Der Feldaufgang bezeichnet in der Pflanzenproduktion das stadium des Auflaufens von Kulturpflanzen aus dem Boden, das durch das Erscheinen der Keimblätter (bzw. des ersten Laubblattes bei hypogäischer Keimung) über der Bodenoberfläche definiert ist. Er markiert den Abschluss der Keimung und den Beginn der Jugendentwicklung. Der Feldaufgang wird quantitativ als Aufgangsdichte (Pflanzen pro Quadratmeter) oder als Aufgangsprozent (Verhältnis der aufgelaufenen Pflanzen zur ausgesäten keimfähigen Saatgutmenge) erfasst. Ein vollständiger und gleichmäßiger Feldaufgang ist eine Grundvoraussetzung für die Etablierung eines optimalen Pflanzenbestandes und damit für die Ertragsbildung.

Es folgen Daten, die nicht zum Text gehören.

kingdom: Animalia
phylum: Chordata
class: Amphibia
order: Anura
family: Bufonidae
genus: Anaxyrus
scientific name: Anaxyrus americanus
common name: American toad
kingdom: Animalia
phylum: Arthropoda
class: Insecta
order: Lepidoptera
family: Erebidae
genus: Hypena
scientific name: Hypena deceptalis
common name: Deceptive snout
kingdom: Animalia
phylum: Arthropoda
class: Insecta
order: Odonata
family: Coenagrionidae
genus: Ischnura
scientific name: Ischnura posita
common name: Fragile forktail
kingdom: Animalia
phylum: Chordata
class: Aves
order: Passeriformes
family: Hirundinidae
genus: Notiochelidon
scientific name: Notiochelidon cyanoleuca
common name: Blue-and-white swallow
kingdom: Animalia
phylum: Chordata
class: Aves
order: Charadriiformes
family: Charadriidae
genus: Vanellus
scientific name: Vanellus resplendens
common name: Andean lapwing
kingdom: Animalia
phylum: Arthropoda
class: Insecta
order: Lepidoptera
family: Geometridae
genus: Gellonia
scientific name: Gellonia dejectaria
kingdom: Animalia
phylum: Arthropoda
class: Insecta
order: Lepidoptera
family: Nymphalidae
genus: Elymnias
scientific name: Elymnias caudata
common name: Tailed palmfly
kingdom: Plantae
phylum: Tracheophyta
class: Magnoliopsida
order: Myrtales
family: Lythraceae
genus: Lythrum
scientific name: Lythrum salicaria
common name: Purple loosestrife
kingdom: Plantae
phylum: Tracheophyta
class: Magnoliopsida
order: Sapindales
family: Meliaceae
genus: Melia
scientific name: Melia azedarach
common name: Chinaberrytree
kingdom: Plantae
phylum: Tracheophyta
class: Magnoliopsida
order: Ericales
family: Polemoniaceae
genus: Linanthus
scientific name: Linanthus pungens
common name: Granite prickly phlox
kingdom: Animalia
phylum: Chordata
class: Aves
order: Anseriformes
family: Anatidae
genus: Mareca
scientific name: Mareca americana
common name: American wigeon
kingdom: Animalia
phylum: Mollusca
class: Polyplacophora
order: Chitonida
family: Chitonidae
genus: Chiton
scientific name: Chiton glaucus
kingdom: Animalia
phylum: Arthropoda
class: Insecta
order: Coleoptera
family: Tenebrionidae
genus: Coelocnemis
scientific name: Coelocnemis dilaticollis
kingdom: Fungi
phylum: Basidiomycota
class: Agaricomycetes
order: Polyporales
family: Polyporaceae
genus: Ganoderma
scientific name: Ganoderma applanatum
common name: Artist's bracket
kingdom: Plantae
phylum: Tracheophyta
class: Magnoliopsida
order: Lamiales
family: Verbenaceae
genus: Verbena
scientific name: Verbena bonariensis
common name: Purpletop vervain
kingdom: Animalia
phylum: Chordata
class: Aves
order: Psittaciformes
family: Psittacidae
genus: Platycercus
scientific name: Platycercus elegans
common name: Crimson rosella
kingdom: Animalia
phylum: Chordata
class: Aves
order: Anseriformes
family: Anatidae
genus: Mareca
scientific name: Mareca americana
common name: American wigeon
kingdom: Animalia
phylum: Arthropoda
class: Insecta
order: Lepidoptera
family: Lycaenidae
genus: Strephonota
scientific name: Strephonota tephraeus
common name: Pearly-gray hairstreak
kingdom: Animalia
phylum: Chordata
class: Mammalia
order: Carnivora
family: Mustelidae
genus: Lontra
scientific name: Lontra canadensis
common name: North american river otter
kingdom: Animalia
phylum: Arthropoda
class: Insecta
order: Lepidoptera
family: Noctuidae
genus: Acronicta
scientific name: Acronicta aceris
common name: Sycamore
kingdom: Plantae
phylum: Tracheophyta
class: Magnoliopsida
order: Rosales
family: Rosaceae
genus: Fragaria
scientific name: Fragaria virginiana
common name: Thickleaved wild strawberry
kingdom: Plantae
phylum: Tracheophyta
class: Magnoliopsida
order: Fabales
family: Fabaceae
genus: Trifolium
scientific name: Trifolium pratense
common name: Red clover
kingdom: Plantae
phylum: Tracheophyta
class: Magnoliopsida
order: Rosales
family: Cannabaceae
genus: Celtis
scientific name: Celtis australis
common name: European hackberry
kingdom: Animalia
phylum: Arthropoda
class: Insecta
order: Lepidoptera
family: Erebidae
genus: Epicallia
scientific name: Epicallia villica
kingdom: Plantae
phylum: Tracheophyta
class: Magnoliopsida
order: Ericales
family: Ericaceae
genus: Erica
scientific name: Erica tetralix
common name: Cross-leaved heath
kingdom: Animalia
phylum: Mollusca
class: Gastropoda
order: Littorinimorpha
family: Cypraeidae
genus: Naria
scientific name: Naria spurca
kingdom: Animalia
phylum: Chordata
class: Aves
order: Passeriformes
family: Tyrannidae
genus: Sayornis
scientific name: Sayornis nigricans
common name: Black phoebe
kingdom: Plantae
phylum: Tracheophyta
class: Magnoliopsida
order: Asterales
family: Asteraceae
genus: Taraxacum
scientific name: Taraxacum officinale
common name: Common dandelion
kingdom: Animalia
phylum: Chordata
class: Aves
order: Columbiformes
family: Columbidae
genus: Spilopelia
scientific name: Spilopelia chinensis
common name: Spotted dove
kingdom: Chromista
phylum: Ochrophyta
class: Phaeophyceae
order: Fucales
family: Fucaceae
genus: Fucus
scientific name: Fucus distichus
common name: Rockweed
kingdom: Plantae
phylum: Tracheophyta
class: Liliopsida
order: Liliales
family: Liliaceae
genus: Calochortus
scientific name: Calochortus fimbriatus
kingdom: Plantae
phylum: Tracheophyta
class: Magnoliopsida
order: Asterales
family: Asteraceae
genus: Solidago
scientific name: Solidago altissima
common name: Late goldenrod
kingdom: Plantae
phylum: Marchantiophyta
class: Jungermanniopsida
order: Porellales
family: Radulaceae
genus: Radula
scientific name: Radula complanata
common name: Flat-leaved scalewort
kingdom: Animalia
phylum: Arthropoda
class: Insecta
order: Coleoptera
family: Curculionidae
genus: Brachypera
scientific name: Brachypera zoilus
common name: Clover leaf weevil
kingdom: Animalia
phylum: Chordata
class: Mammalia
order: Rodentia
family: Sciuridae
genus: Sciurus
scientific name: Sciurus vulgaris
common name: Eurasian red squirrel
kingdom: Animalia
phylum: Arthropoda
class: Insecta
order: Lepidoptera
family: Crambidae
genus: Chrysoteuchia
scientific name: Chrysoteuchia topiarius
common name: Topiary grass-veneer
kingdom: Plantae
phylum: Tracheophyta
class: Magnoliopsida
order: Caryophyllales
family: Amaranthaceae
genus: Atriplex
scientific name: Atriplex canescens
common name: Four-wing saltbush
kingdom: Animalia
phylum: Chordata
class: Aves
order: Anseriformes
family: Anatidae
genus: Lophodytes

Die Höhe des Feldaufgangs wird durch ein komplexes Zusammenspiel abiotischer und biotischer Faktoren bestimmt. Dazu zählen Bodenfeuchte, Bodentemperatur, Bodenstruktur, Saattiefe, Bodenverdichtung, Schaderreger (z. B. bodenbürtige Pilze) sowie die Saatgutqualität (Tausendkornmasse, Keimfähigkeit, Triebkraft). In der landwirtschaftlichen Praxis wird der Feldaufgang im Rahmen der Bestandeskontrolle nach dem Auflaufen bonitiert. Bei unzureichendem Feldaufgang können Nachsaatmaßnahmen erforderlich werden. Im Kontext des Pflanzenschutzes und der Düngung ist der Zeitpunkt des Feldaufgangs relevant, da Behandlungen oder Maßnahmen gemäß guter fachlicher Praxis auf diesen Entwicklungsstadium abgestimmt werden. Die Dokumentation des Feldaufgangs kann zudem im Rahmen von Agrarumweltprogrammen (z. B. ÖPUL in Österreich) oder der Düngeverordnung in Deutschland als Nachweis für bestandsbezogene Entscheidungen herangezogen werden.